Contexte électoral sensible
Plusieurs observateurs redoutaient une coupure d’internet dès l’ouverture des bureaux de vote, comme en 2016 lors de la réélection violemment contestée de « DSN ». L’accès à internet et aux réseaux sociaux était coupé depuis plusieurs heures dimanche, ont constaté des journalistes de l’AFP. Mais contrairement à la précédente élection présidentielle, les réseaux mobiles, téléphonie et SMS, restaient en service.
Autre principal candidat d’opposition, l’ancien ministres des Finances, Mathias Dzon, a prévenu sur RFI qu’il n’accepterait sans doute pas les résultats officiels car « la commission électorale actuelle est une commission partisane, qui ne prévoit que la victoire du candidat au pouvoir ».
« La seule incertitude est quel score Monsieur Sassou demandera à la Commission électorale prétendument indépendante de lui attribuer », ironise également le célèbre romancier congolais Emmanuel Dongala, joint par l’AFP depuis sa résidence aux États-Unis.
Les adversaires du président sortant ont déjà dénoncé le vote anticipé jeudi des membres des forces de sécurité (entre 55 000 et 60 000), source de fraude potentielle selon eux.
La conférence épiscopale s’est vu refuser l’accréditation d’observateurs électoraux dans les bureaux de vote par les autorités.
Un activiste des droits humains, Alexandre Dzabana, a été arrêté dix jours avant le scrutin. Il existerait des preuves de son implication dans une tentative de déstabilisation des institutions, d’après le ministère de la Communication.
Une journaliste de RFI, spécialiste du pays depuis 2015, a été également déclarée personne indésirable à Brazzaville pour couvrir ces élections.
Plusieurs voix en faveur d’un scrutin pacifique
Dans une déclaration de son porte-parole, le secrétaire général des Nations unies Antonio Guterres « appelle toutes les parties prenantes à œuvrer en faveur d’un processus électoral apaisé ». À la tête de la rébellion post-électorale de 2016, le pasteur Ntumi a souhaité cette année que les élections se déroulent « dans la paix, la transparence et le respect des règles du jeu ».
Comme à chaque élection en Afrique centrale, des voix interpellent la France, ancienne puissance coloniale et principal bailleur. « Le Congo, comme la diplomatie française, doit renouer avec la démocratie », a alerté un collectif français et congolais.

▶ [DESCRIPTION DU PROBLÈME]: Extrayez tel quel, de l'extrait sur l'élection au Congo, le passage qui commence par les mots « Contexte électoral sensible » et s'achève sur « restaient en service. ».

▶ [Éléments du jeu de données]:
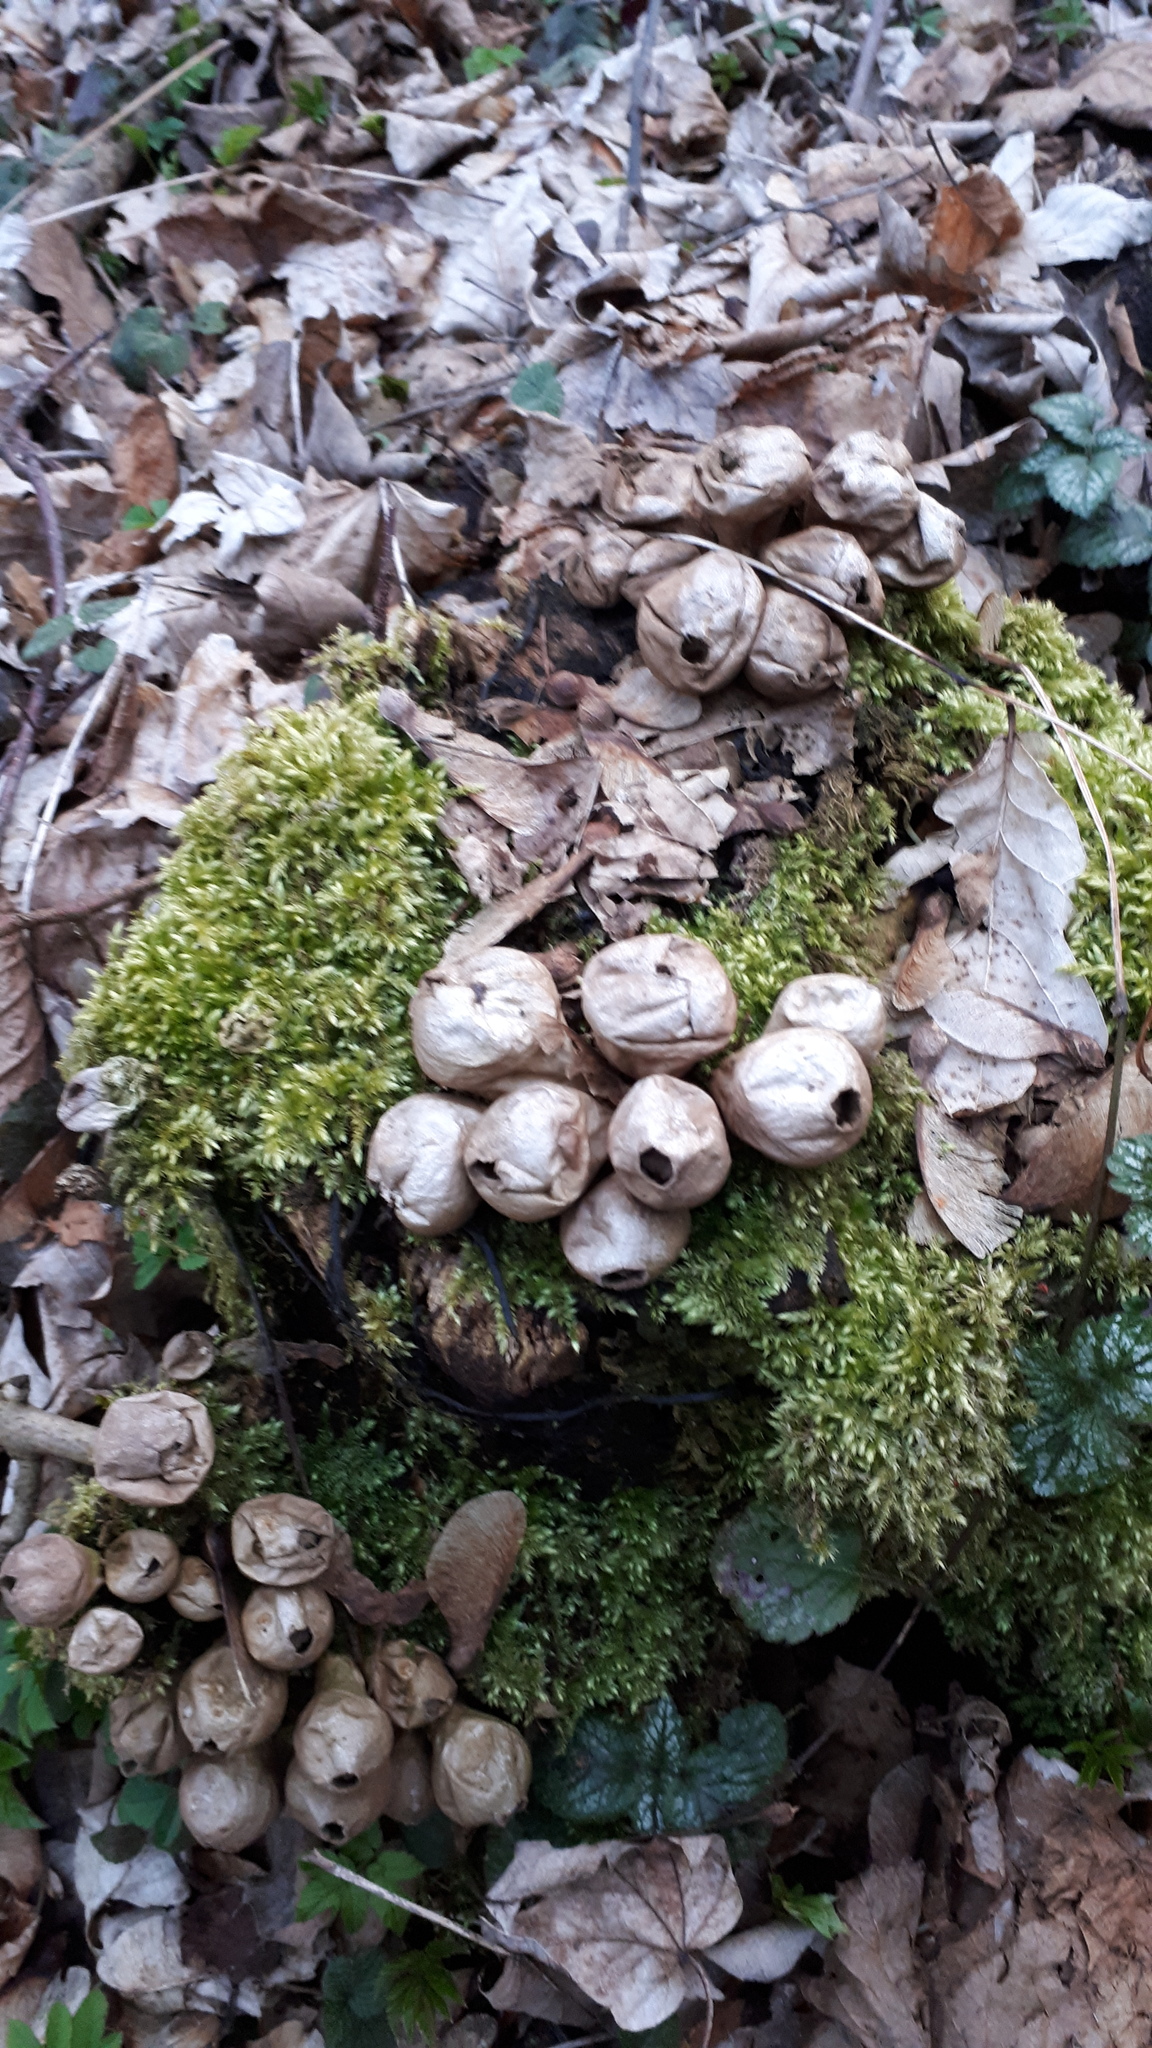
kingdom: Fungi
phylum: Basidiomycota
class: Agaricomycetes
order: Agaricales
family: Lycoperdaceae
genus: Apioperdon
---
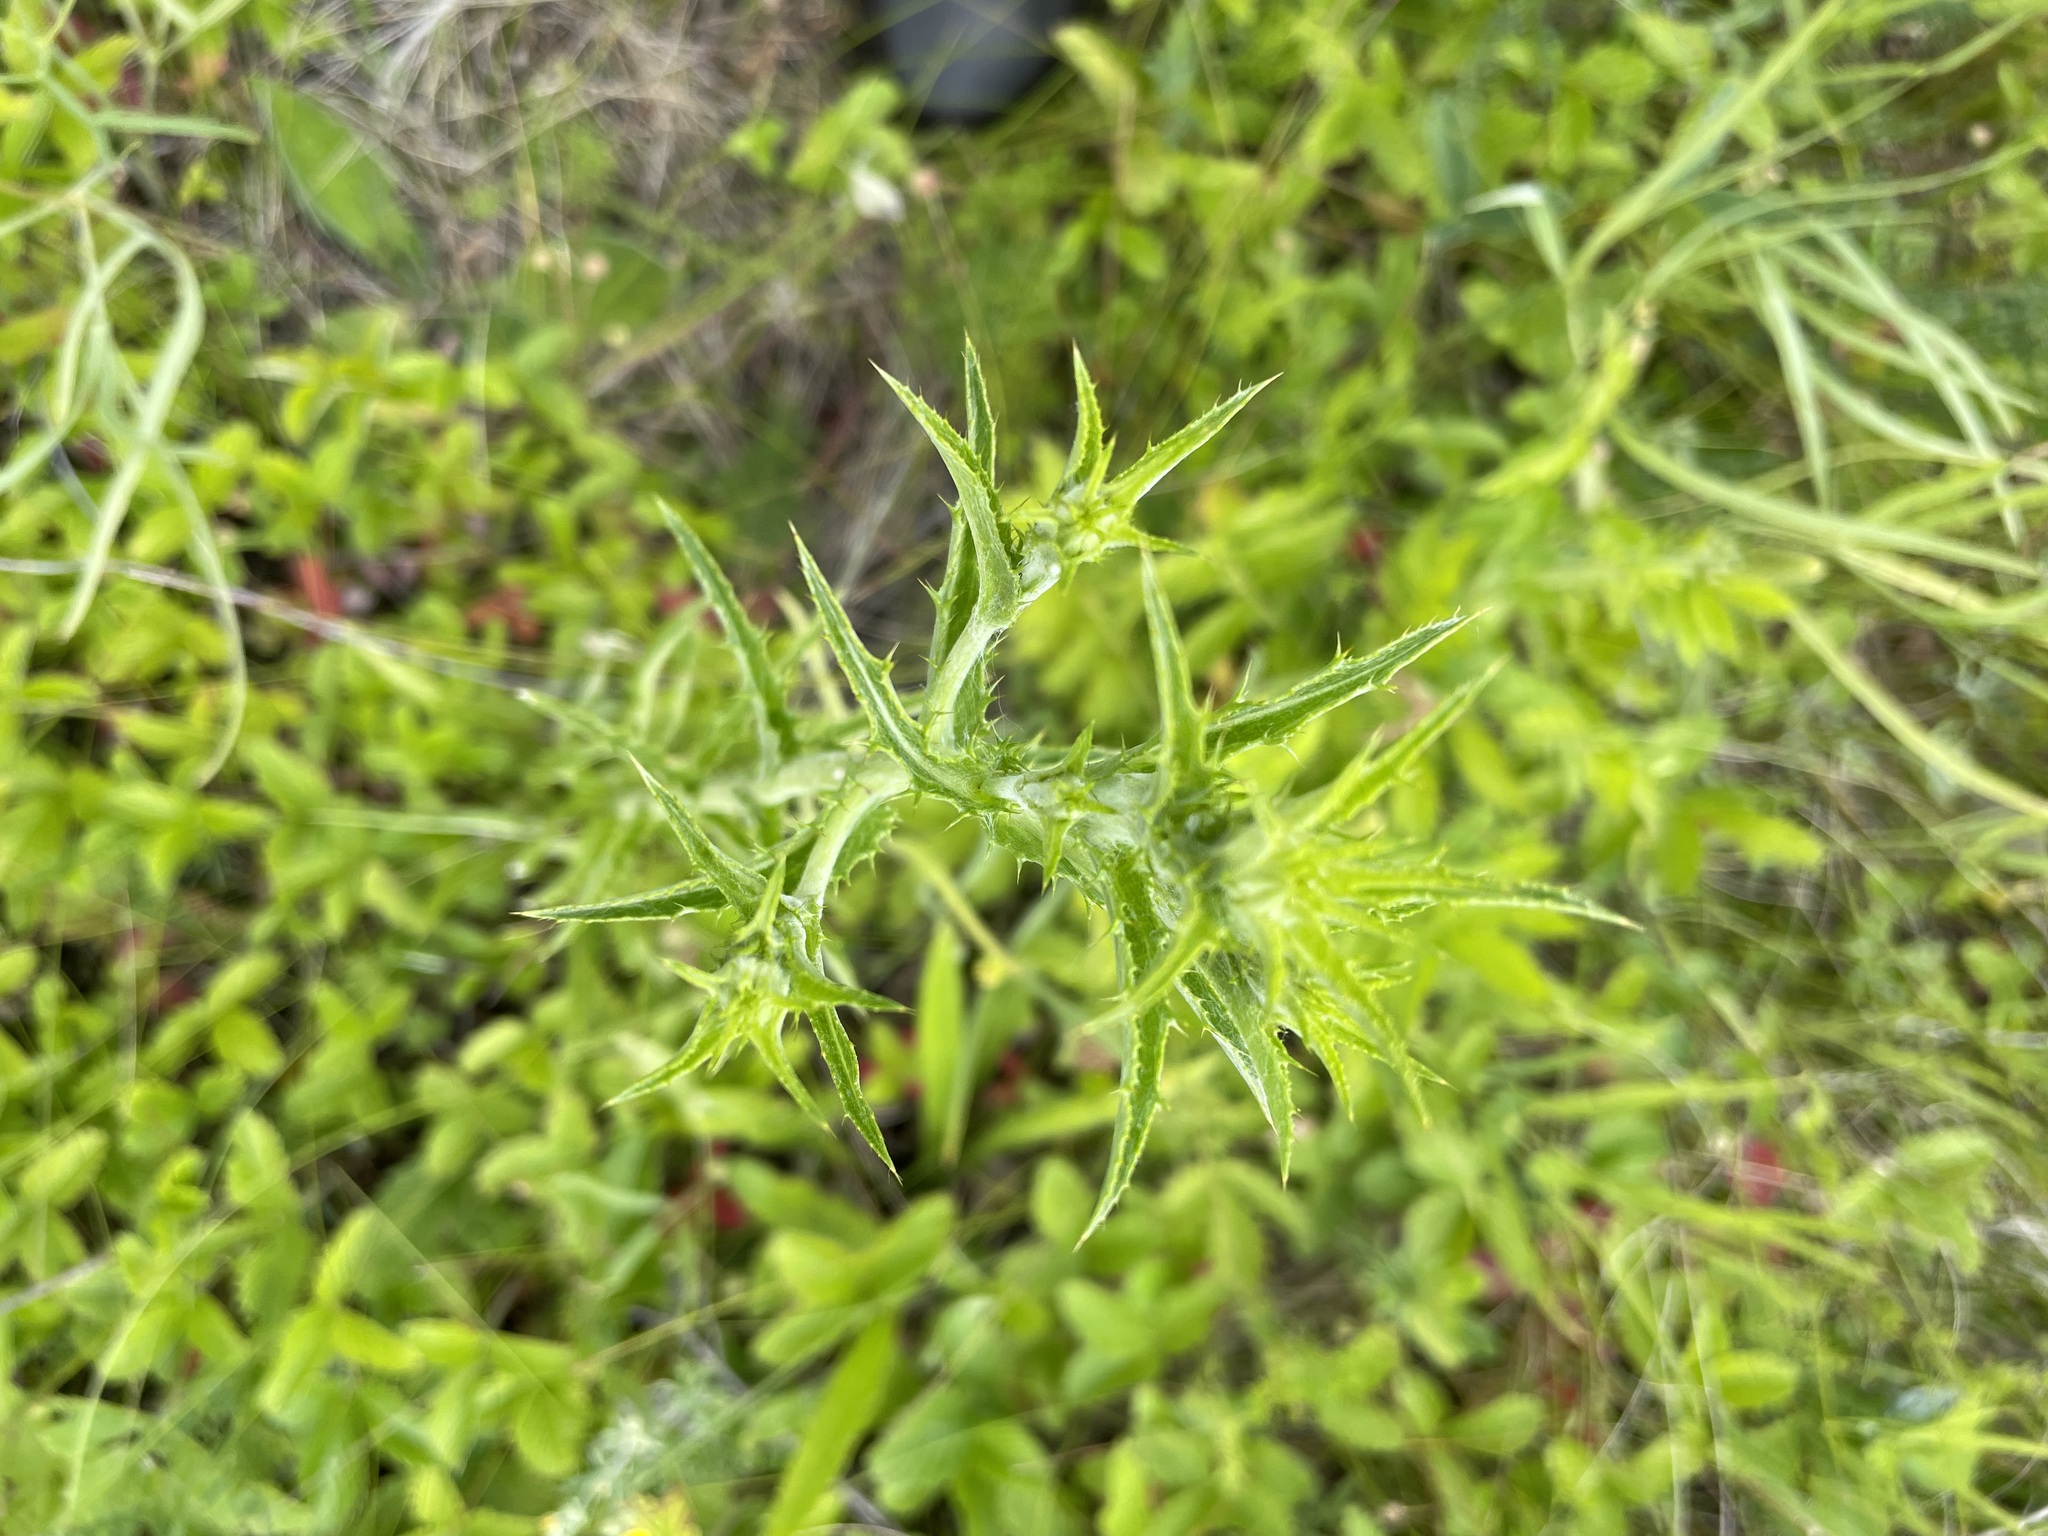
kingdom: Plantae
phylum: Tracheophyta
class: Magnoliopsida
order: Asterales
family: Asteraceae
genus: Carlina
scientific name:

▶ [RÉSULTAT DE L'EXERCICE]:
Contexte électoral sensible
Plusieurs observateurs redoutaient une coupure d’internet dès l’ouverture des bureaux de vote, comme en 2016 lors de la réélection violemment contestée de « DSN ». L’accès à internet et aux réseaux sociaux était coupé depuis plusieurs heures dimanche, ont constaté des journalistes de l’AFP. Mais contrairement à la précédente élection présidentielle, les réseaux mobiles, téléphonie et SMS, restaient en service.